■ **TUGAS**
Ambil semua baris dari catatan di bawah ini yang memuat kata "exporter". Huruf besar dan huruf kecil dianggap berbeda.

|---|

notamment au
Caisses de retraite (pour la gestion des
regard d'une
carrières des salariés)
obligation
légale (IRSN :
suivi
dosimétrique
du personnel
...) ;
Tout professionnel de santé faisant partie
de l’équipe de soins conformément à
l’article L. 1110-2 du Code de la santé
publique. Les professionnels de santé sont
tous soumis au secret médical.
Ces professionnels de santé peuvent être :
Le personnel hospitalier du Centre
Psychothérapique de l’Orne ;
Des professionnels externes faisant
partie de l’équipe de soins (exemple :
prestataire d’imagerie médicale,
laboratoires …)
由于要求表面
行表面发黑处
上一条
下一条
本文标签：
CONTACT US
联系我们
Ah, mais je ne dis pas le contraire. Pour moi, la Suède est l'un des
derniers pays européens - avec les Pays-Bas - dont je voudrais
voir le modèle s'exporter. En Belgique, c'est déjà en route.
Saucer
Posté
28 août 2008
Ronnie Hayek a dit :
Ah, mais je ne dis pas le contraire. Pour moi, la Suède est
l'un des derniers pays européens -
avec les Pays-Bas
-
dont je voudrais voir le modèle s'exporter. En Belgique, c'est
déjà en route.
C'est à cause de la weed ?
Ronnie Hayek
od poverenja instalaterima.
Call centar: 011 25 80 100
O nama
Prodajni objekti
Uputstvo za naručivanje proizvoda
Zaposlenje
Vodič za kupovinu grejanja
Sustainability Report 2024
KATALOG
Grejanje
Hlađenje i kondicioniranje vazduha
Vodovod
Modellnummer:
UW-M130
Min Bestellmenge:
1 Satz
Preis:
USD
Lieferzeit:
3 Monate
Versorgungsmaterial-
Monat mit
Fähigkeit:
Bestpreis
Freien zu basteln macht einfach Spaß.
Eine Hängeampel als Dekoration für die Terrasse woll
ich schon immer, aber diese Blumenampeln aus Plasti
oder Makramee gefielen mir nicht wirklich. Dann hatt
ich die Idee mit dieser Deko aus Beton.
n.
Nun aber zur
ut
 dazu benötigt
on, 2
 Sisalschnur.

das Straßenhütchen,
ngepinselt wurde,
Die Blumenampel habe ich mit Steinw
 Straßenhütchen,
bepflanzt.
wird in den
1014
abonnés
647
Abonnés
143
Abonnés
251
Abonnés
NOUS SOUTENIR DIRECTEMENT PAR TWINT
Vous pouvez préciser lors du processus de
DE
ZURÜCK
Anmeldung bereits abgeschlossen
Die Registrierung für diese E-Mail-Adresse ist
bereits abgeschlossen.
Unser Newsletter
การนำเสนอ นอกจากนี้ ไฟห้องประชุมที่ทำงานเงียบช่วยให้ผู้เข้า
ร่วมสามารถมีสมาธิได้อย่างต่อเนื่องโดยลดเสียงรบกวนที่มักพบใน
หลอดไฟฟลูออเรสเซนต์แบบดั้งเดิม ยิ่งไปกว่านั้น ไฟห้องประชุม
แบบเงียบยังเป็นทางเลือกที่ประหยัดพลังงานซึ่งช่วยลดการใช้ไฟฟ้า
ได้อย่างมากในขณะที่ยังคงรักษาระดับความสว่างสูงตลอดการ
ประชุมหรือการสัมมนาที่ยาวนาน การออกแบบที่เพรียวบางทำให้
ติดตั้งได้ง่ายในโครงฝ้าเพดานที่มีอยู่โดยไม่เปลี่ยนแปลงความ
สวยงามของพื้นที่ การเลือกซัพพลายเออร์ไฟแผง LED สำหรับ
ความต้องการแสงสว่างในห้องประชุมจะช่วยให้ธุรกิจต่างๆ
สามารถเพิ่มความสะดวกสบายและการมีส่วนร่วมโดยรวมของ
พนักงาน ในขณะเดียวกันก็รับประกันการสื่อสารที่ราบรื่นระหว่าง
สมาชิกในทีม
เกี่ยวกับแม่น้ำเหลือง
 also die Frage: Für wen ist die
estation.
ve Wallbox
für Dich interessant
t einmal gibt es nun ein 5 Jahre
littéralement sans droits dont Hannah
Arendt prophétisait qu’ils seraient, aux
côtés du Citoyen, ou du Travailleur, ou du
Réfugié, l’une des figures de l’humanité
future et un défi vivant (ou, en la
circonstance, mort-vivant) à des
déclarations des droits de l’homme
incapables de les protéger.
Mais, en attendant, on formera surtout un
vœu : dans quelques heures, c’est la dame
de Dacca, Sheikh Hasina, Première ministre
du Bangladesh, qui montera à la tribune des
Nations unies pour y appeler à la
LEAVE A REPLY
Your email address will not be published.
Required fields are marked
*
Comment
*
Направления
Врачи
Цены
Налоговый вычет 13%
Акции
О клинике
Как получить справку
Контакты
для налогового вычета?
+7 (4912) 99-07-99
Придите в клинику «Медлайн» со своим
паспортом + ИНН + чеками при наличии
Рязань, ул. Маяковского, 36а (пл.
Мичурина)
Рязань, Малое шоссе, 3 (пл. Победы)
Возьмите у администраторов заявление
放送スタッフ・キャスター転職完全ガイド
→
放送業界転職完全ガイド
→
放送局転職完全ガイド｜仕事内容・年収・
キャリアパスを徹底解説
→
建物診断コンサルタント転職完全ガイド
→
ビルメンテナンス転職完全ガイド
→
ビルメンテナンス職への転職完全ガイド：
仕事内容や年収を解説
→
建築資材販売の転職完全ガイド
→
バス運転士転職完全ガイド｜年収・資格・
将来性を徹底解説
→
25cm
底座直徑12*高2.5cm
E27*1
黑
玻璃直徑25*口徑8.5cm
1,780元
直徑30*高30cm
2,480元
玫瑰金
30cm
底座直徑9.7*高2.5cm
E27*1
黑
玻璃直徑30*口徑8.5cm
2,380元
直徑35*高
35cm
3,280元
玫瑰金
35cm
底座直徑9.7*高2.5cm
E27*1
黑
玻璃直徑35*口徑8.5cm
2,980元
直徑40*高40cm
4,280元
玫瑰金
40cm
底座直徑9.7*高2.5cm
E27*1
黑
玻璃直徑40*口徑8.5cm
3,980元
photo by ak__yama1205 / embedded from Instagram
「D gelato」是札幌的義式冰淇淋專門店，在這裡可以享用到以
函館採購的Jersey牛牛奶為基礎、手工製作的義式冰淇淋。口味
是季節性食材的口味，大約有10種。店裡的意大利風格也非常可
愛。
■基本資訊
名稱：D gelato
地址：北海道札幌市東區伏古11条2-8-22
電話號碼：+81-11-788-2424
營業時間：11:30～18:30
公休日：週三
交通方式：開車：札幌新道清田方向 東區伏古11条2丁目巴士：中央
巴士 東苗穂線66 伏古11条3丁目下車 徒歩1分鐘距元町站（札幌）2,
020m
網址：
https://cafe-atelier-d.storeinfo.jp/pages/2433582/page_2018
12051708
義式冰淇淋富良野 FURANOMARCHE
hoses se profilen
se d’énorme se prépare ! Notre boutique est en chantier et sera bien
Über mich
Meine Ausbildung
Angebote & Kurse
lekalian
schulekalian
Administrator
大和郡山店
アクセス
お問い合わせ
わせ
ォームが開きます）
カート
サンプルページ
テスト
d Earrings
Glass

|---|

■ **PENYELESAIAN**
voir le modèle s'exporter. En Belgique, c'est déjà en route.
dont je voudrais voir le modèle s'exporter. En Belgique, c'est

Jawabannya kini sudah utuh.